The developers turned one of the basic “choices” of -any- game, the choice to quit, into a narrative element. They turned the tables on the player, created a game where the game plays the player. Its so wonderfully meta, its absolutely fucking genius.
E.Y.E. Divine Cybermancy is a one-of-a-kind game, and an experience that will leave you thinking for a long, long time.
I will now demonstrate why I almost universally hate scoring systems.
If I were to rate this game on a scale from 0 to 10, I’d give it a 6. It has simply too many flaws to ignore for it to warrant a higher score.
This in turn would mean that the game is “mediocre”, but its not.
E.Y.E. Divine Cybermancy is an -exceptional- game. Its flawed in its technical aspects, yes, without a doubt, but its innovative, daring and grand in scale of both narrative and mechanics.

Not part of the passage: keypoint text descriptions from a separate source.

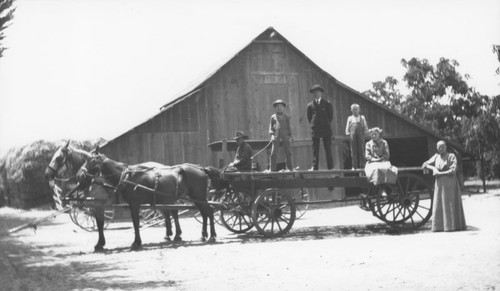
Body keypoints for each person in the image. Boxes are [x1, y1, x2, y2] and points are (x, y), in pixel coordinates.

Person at [422, 140, 466, 232]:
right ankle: (439, 227)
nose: (440, 148)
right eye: (438, 147)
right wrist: (433, 168)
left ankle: (452, 226)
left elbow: (452, 171)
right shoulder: (436, 156)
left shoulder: (451, 156)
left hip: (450, 184)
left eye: (442, 146)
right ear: (437, 148)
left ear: (446, 147)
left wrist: (440, 173)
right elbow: (424, 164)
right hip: (439, 185)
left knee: (450, 204)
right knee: (439, 203)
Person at [306, 84, 334, 170]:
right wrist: (315, 124)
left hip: (326, 128)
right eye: (315, 92)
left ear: (321, 93)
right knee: (315, 149)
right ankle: (314, 167)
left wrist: (325, 123)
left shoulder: (327, 103)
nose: (316, 94)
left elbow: (330, 116)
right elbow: (309, 118)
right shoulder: (310, 105)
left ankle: (331, 167)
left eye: (318, 92)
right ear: (313, 94)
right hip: (315, 129)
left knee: (328, 149)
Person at [269, 99, 293, 171]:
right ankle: (272, 169)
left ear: (283, 108)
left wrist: (290, 136)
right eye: (277, 107)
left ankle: (290, 168)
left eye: (281, 106)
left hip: (285, 135)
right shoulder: (273, 117)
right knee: (273, 153)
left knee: (288, 152)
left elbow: (289, 127)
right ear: (275, 108)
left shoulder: (287, 117)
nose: (279, 108)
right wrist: (272, 135)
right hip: (276, 136)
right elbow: (271, 127)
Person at [345, 103, 369, 169]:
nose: (355, 111)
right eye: (353, 109)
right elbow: (347, 128)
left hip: (360, 135)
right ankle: (354, 166)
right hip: (353, 135)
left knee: (361, 150)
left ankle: (363, 166)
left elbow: (365, 127)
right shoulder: (350, 118)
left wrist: (366, 132)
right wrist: (347, 133)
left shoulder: (362, 117)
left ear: (359, 110)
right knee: (353, 151)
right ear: (351, 110)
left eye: (356, 109)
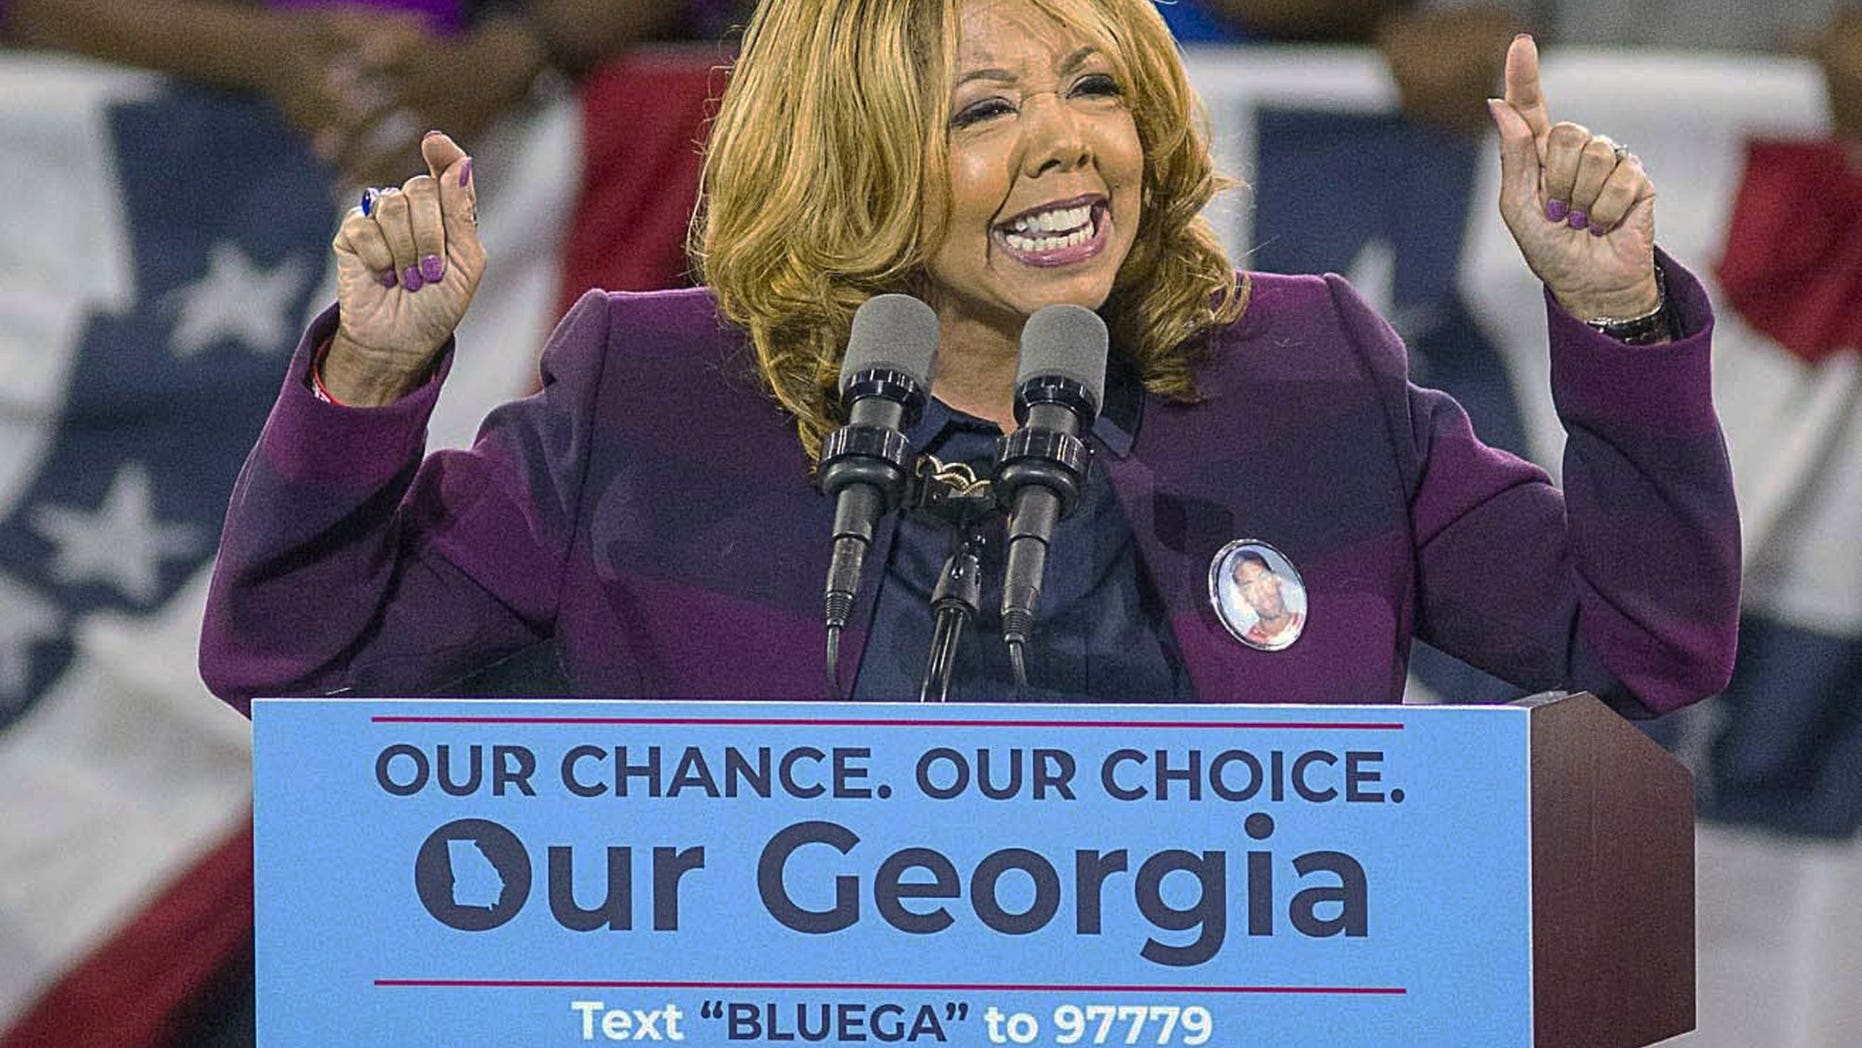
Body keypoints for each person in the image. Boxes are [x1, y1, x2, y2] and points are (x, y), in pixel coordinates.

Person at [199, 0, 1739, 715]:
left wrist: (1613, 322)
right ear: (849, 163)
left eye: (1093, 86)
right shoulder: (651, 394)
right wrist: (373, 382)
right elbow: (298, 664)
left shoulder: (1300, 369)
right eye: (981, 111)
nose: (1068, 145)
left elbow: (1639, 647)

Ultimately its downfall and flaws are to be attributed to the small development team and low budget. But on the other side, no “respectful” AAA developer would have made this game. This game would not have existed in this unique form if made by a high-profile studio.
E.Y.E. is the prime example of the Indie vision. It aims high, it has scope, it tries something radically different and actually succeeds. This is a hidden gem for any gamer and well worth your 20$ (half the price of a regular title) on Steam.